OTHER ITEMS OF NOTE     


— $2.5 billion headed to tribes for longstanding water settlements. The federal infrastructure bill signed last month includes $2.5 billion for Native American water rights settlements, a tool tribes have used to define their rights to water from rivers and other sources and get federal funding to deliver it to residents.

— Cotton AWP edges back higher. The Adjusted World Price (AWP) for cotton moved up to 96.27 cents per pound, effective Friday (Dec. 24), up from 94.81 cents per pound the prior week. This marks the twelfth straight week the AWP has been at 90 cents per pound of more. Meanwhile, Special Import Quota #10 for Upland Cotton will be established Dec. 30 for 43,330 bales of Upland Cotton, applying to supplies purchased not later than March 29 and entered into the U.S. not later than June 27.
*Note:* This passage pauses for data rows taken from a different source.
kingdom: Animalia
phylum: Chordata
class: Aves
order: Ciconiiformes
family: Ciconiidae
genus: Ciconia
— Russia plans security talks with U.S. before NATO meeting. Russia will start talks first with the U.S. on its demands for guarantees of an end to NATO’s eastward expansion before a proposed Jan. 12 meeting between the military alliance and Moscow, Foreign Minister Sergei Lavrov said. “We will hold the main round of negotiations with the U.S. which will take place immediately after the end of the New Year holidays,” Lavrov said in a YouTube interview Monday with the Soloviev Live channel. Russia begins the year with a public holiday and Jan. 10 is the first working day. Russia’s top diplomat said his country isn’t presenting the U.S. with any “ultimatums,” but also won’t accept “endless” talks on its demands for legally binding pledges that the North Atlantic Treaty Organization (NATO) will halt further expansion and withdraw forces to the positions they held in 1997.